**Reading passage**
When a code cell is executed, the first step is to identify its content type. We use simple pattern matching for this. If the code cell extends the language context, we write its content to a file. The file name is simply the name of the grammar/theory/view, which is also extracted during the pattern matching. Afterwards, grammars are imported into GF and MMT (for the language theory) and theories and views are imported into MMT.

GLF Kernel GF MMT grammar file abstr. syn., logic, view

For this, GF and MMT are running as subprocesses in the background and the GLF kernel communicates with them via pipes and HTTP respectively. The user gets feedback whether the imports succeeded along with possible error messages.

If a code cell contains commands, on the other hand, they are executed and the output is returned to the user. As GF is an integral part of the system, the GLF kernel supports all of the GF shell commands by simply passing them on to the GF shell. On top of that, we have added a number of kernel commands peculiar to GLF. Some of them are stand-alone commands such as for specifying where the GF and MMT files should be stored. Other commands are intended to be used in combination with GF commands. In the GF shell, commands can be combined with the pipe operator |. For example, one might want to use the parse command to obtain the parse tree of an English sentence and then use the linearize command to transform the parse tree into e.g. an Italian sentence. The Jupyter kernel imitates this behaviour, i.e. if the user enters a command of the form a | b, the output of command a is used as input for command b. By imitating this behaviour, rather than letting the GF shell handle the piping, we can add kernel commands that can also be used in combination with pipes, which lets them blend in more naturally. The construct command takes a parse tree as argument and sends a semantics construction request to MMT. Therefore, it is commonly used in combination with the parse command. The show command can be used for in-notebook visualization of parse trees (see Fig. 1 ). It is usually used in combination with certain GF commands that generate graph descriptions in the .dot format. The show command then uses GraphViz to generate images that are displayed in a widget. If there are multiple parse trees (e.g. due to ambiguity), a drop-down menu is created, where the user can select which parse tree to display.

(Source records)
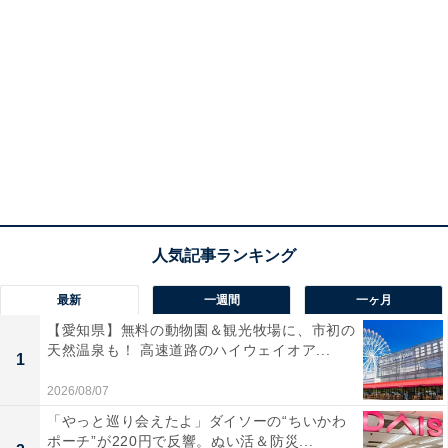
最新
一週間
一ヶ月
【愛知県】無料の動物園＆観光牧場に、市初の
天然温泉も！ 高速道路のハイウェイオア...
1
2026/08/07
「やっと巡り会えたよ」ダイソーの“ちいかわ
ポーチ”が220円で反響。ぬい活＆防災...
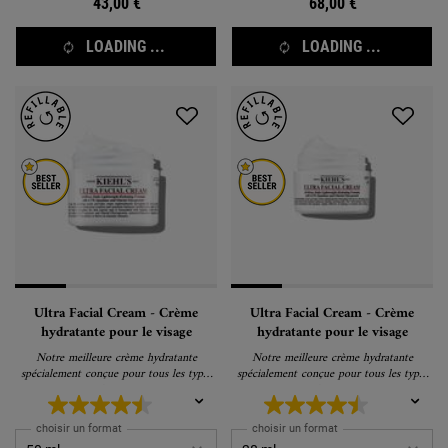
43,00 €
68,00 €
LOADING ...
LOADING ...
Ultra Facial Cream - Crème
Ultra Facial Cream - Crème
hydratante pour le visage
hydratante pour le visage
Notre meilleure crème hydratante
Notre meilleure crème hydratante
spécialement conçue pour tous les types
spécialement conçue pour tous les types
de peau.
de peau.
choisir un format
choisir un format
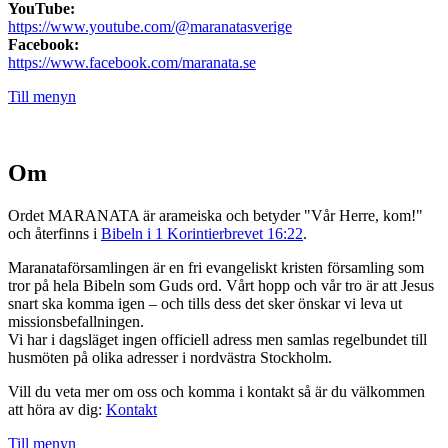
YouTube:
https://www.youtube.com/@maranatasverige
Facebook:
https://www.facebook.com/maranata.se
Till menyn
Om
Ordet MARANATA är arameiska och betyder "Vår Herre, kom!"
och återfinns i
Bibeln i 1 Korintierbrevet 16:22
.
Maranataförsamlingen är en fri evangeliskt kristen församling som
tror på hela Bibeln som Guds ord. Vårt hopp och vår tro är att Jesus
snart ska komma igen – och tills dess det sker önskar vi leva ut
missionsbefallningen.
Vi har i dagsläget ingen officiell adress men samlas regelbundet till
husmöten på olika adresser i nordvästra Stockholm.
Vill du veta mer om oss och komma i kontakt så är du välkommen
att höra av dig:
Kontakt
Till menyn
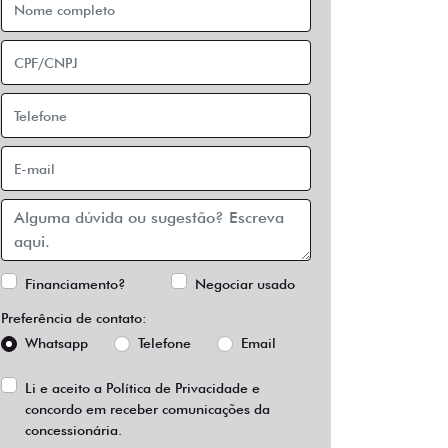
Financiamento?
Negociar usado
Preferência de contato:
Whatsapp
Telefone
Email
Li e aceito a
Política de Privacidade
e
concordo em receber comunicações da
concessionária.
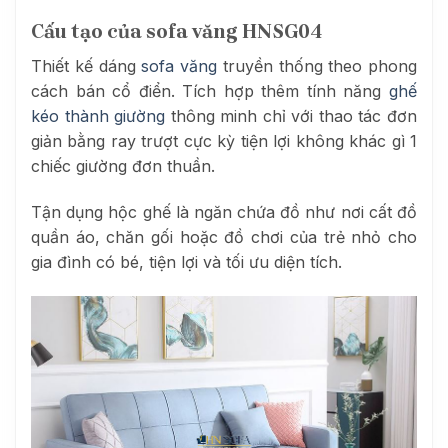
Cấu tạo của sofa văng HNSG04
Thiết kế dáng
sofa văng
truyền thống theo phong
cách bán cổ điển. Tích hợp thêm tính năng
ghế
kéo thành giường
thông minh chỉ với thao tác đơn
giản bằng ray trượt cực kỳ tiện lợi không khác gì 1
chiếc giường đơn thuần.
Tận dụng hộc ghế là ngăn chứa đồ như nơi cất đồ
quần áo, chăn gối hoặc đồ chơi của trẻ nhỏ cho
gia đình có bé, tiện lợi và tối ưu diện tích.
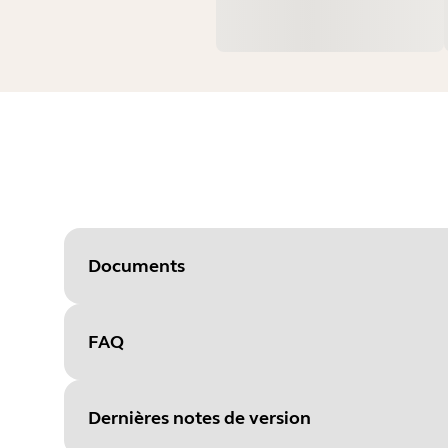
Documents
FAQ
Document
Guide de démarrage rapide
Language
Dernières notes de version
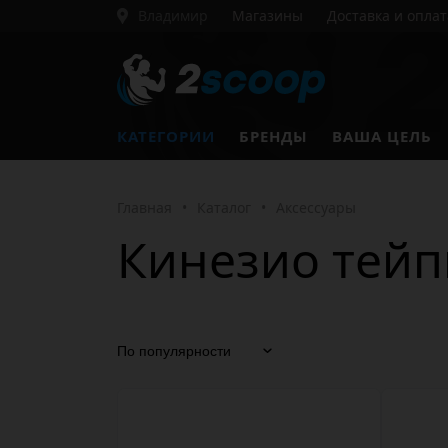
Владимир
Магазины
Доставка и оплат
КАТЕГОРИИ
БРЕНДЫ
ВАША ЦЕЛЬ
Главная
•
Каталог
•
Аксессуары
Кинезио тей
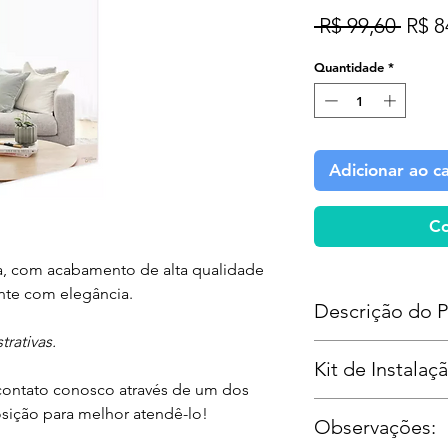
Preç
 R$ 99,60 
R$ 8
norm
Quantidade
*
Adicionar ao c
C
, com acabamento de alta qualidade
te com elegância.
Descrição do P
rativas.
Espessura:
3m
Kit de Instalaçã
Medidas:
53x83
contato conosco através de um dos
Quantidade:
1 
4 peças para fixaçã
osição para melhor atendê-lo!
Observações:
Botão francês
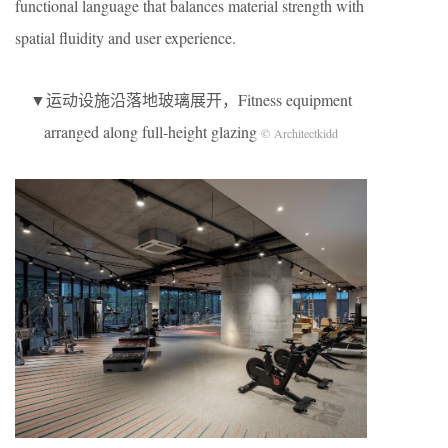
functional language that balances material strength with
spatial fluidity and user experience.
▼运动设施沿落地玻璃展开，Fitness equipment
arranged along full-height glazing
© Architectkidd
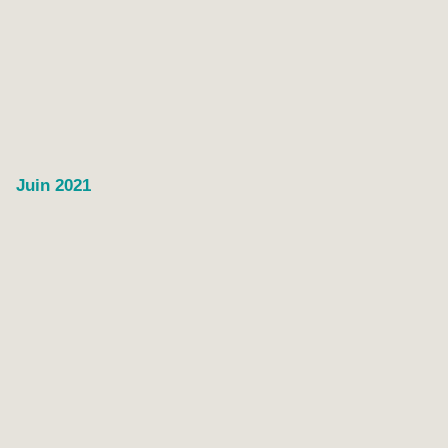
Juin 2021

**Exercises**
[a] According to the passage on the GLF kernel, what tool does the show command use to generate images?
[b] Quote the passage on the GLF kernel from "For this, GF" up to and including "possible error messages.".

**Answers by task**
[a] GraphViz

[b]
For this, GF and MMT are running as subprocesses in the background and the GLF kernel communicates with them via pipes and HTTP respectively. The user gets feedback whether the imports succeeded along with possible error messages.